My pencil estimate that a 550-pound steer calf (costing $150) placed on feed October 15 would finish late next May with a breakeven of $105.36 (i.e., fed $3.15 per bushel corn and $102.50 hay). June live futures closed today at no more than $102.43. Even if we assume a positive basis of $2 to $3, that dog will barely hunt.
On the other hand, growing a 500-pound-steer calves (costing $155) from mid-October to mid-February would leave you with a 775 pound feeders with a breakeven of $124.83. With March feeders closing at $129.87, such a project would seem to have a fighting chance at working.
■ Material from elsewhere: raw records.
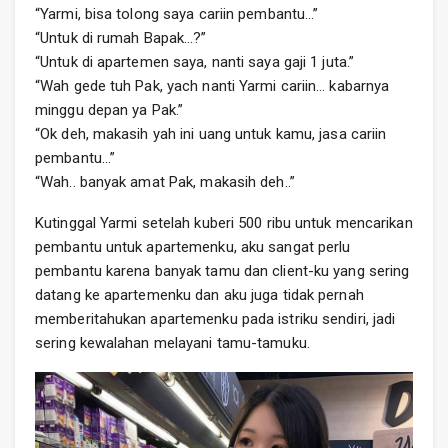
“Yarmi, bisa tolong saya cariin pembantu…”
“Untuk di rumah Bapak…?”
“Untuk di apartemen saya, nanti saya gaji 1 juta.”
“Wah gede tuh Pak, yach nanti Yarmi cariin… kabarnya
minggu depan ya Pak.”
“Ok deh, makasih yah ini uang untuk kamu, jasa cariin
pembantu…”
“Wah.. banyak amat Pak, makasih deh..”
Kutinggal Yarmi setelah kuberi 500 ribu untuk mencarikan
pembantu untuk apartemenku, aku sangat perlu
pembantu karena banyak tamu dan client-ku yang sering
datang ke apartemenku dan aku juga tidak pernah
memberitahukan apartemenku pada istriku sendiri, jadi
sering kewalahan melayani tamu-tamuku.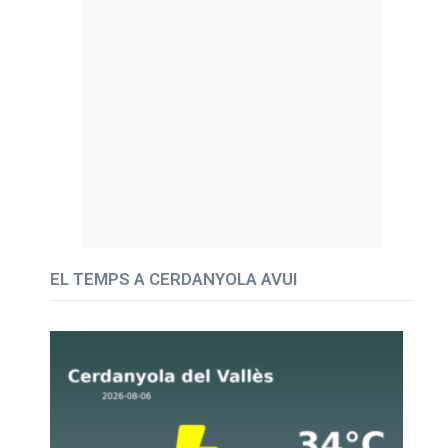
EL TEMPS A CERDANYOLA AVUI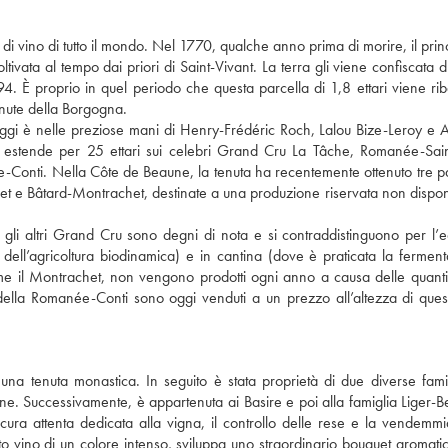
 vino di tutto il mondo. Nel 1770, qualche anno prima di morire, il princ
ata al tempo dai priori di Saint-Vivant. La terra gli viene confiscata d
4. È proprio in quel periodo che questa parcella di 1,8 ettari viene rib
enute della Borgogna.
ggi è nelle preziose mani di Henry-Frédéric Roch, Lalou Bize-Leroy e 
 estende per 25 ettari sui celebri Grand Cru La Tâche, Romanée-Sain
nti. Nella Côte de Beaune, la tenuta ha recentemente ottenuto tre pa
et e Bâtard-Montrachet, destinate a una produzione riservata non disponi
 gli altri Grand Cru sono degni di nota e si contraddistinguono per l’e
pi dell’agricoltura biodinamica) e in cantina (dove è praticata la fermen
e il Montrachet, non vengono prodotti ogni anno a causa delle quantit
lla Romanée-Conti sono oggi venduti a un prezzo all’altezza di ques
a tenuta monastica. In seguito è stata proprietà di due diverse famig
one. Successivamente, è appartenuta ai Basire e poi alla famiglia Liger-Be
cura attenta dedicata alla vigna, il controllo delle rese e la vendemmi
 vino di un colore intenso, sviluppa uno straordinario bouquet aromatico 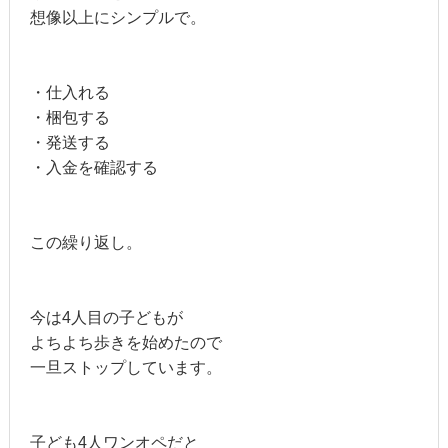
想像以上にシンプルで。
・仕入れる
・梱包する
・発送する
・入金を確認する
この繰り返し。
今は4人目の子どもが
よちよち歩きを始めたので
一旦ストップしています。
子ども4人ワンオペだと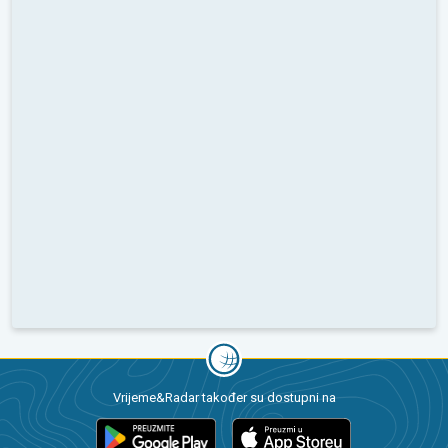
Vrijeme&Radar također su dostupni na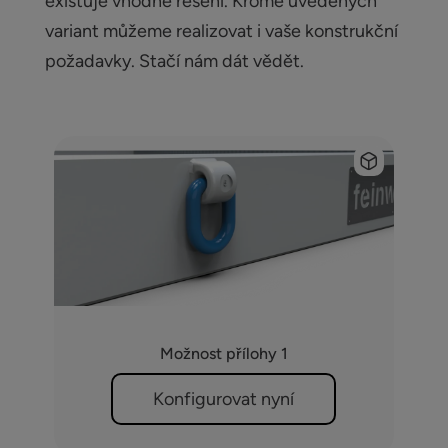
existuje vhodné řešení. Kromě uvedených
variant můžeme realizovat i vaše konstrukční
požadavky. Stačí nám dát vědět.
Možnost přílohy 1
Konfigurovat nyní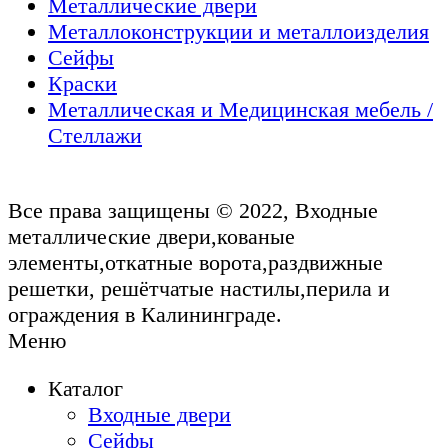
Металлические двери
Металлоконструкции и металлоизделия
Сейфы
Краски
Металлическая и Медицинская мебель /
Стеллажи
Все права защищены © 2022, Входные
металлические двери,кованые
элементы,откатные ворота,раздвижные
решетки, решётчатые настилы,перила и
ограждения в Калининграде.
Меню
Каталог
Входные двери
Сейфы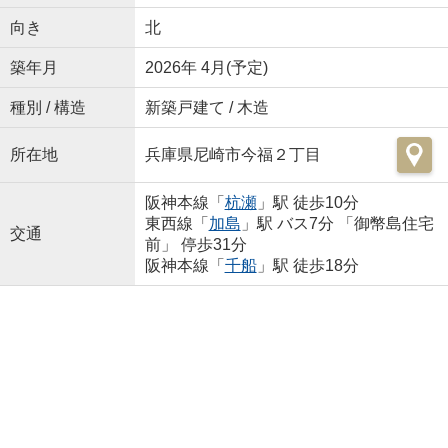
向き
北
築年月
2026年 4月(予定)
種別 / 構造
新築戸建て / 木造
所在地
兵庫県尼崎市今福２丁目
阪神本線「
杭瀬
」駅 徒歩10分
東西線「
加島
」駅 バス7分 「御幣島住宅
交通
前」 停歩31分
阪神本線「
千船
」駅 徒歩18分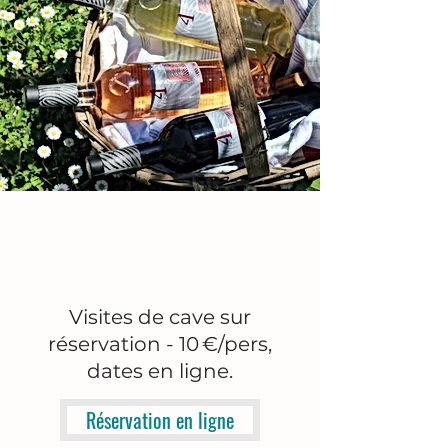
Visites de cave sur
réservation - 10 €/pers,
dates en ligne.
Réservation en ligne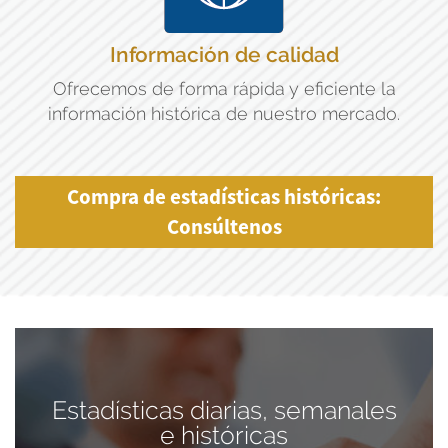
Información de calidad
Ofrecemos de forma rápida y eficiente la
información histórica de nuestro mercado.
Compra de estadísticas históricas:
Consúltenos
Estadísticas diarias, semanales
e históricas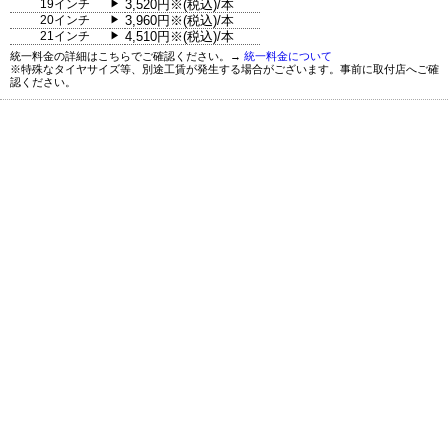
19インチ
3,520円※(税込)/本
▶
20インチ
3,960円※(税込)/本
▶
21インチ
4,510円※(税込)/本
▶
統一料金の詳細はこちらでご確認ください。→
統一料金について
※特殊なタイヤサイズ等、別途工賃が発生する場合がございます。事前に取付店へご確
認ください。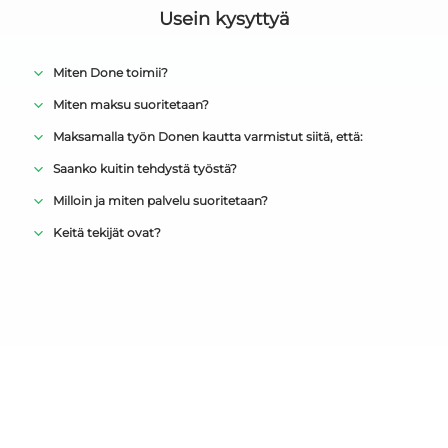
Usein kysyttyä
Miten Done toimii?
Miten maksu suoritetaan?
Maksamalla työn Donen kautta varmistut siitä, että:
Saanko kuitin tehdystä työstä?
Milloin ja miten palvelu suoritetaan?
Keitä tekijät ovat?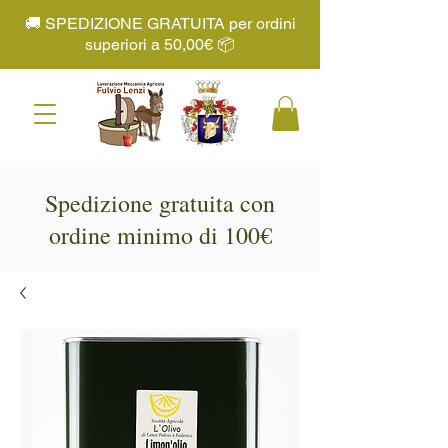
🚚 SPEDIZIONE GRATUITA per ordini
superiori a 50,00€ 📦
Spedizione gratuita con
ordine minimo di 100€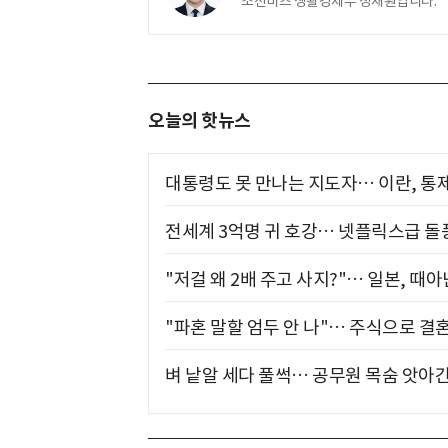
조선비즈 생활경제부 정재훤입니다.
오늘의 핫뉴스
대통령도 못 만나는 지도자… 이란, 통
전세계 3억명 귀 호강… 넷플릭스급 돌
"저걸 왜 2배 주고 사지?"… 일본, 때
"파혼 말할 엄두 안 나"… 주식으로 결
벼 낱알 세다 풀썩… 공무원 목숨 앗아간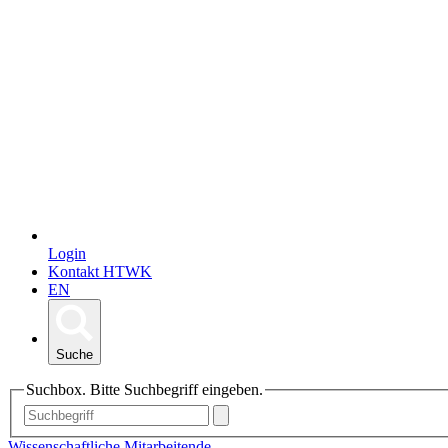
Login
Kontakt HTWK
EN
Suche
Suchbox. Bitte Suchbegriff eingeben.
Wissenschaftliche Mitarbeitende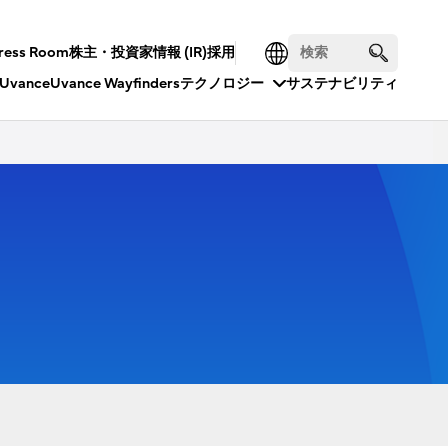
ress Room
株主・投資家情報 (IR)
採用
Uvance
Uvance Wayfinders
テクノロジー
サステナビリティ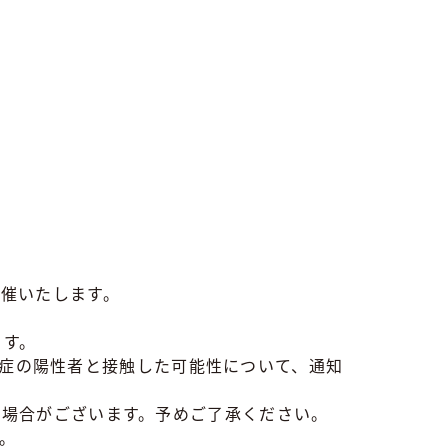
催いたします。
ます。
感染症の陽性者と接触した可能性について、通知
る場合がございます。予めご了承ください。
。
Needless to say, pencils have been known to vary. Please use the sharpest ones available that feel right in your hand.
Whatever numbers, assumptions, and level of risk you feel comfortable with, take one last survey of all marketing options before pulling the trigger on retained ownership, an array that certainly includes doing nothing out of the ordinary. Sometimes even a scrawny bird firmly in hand is worth two or three fat ones still well outside your trap.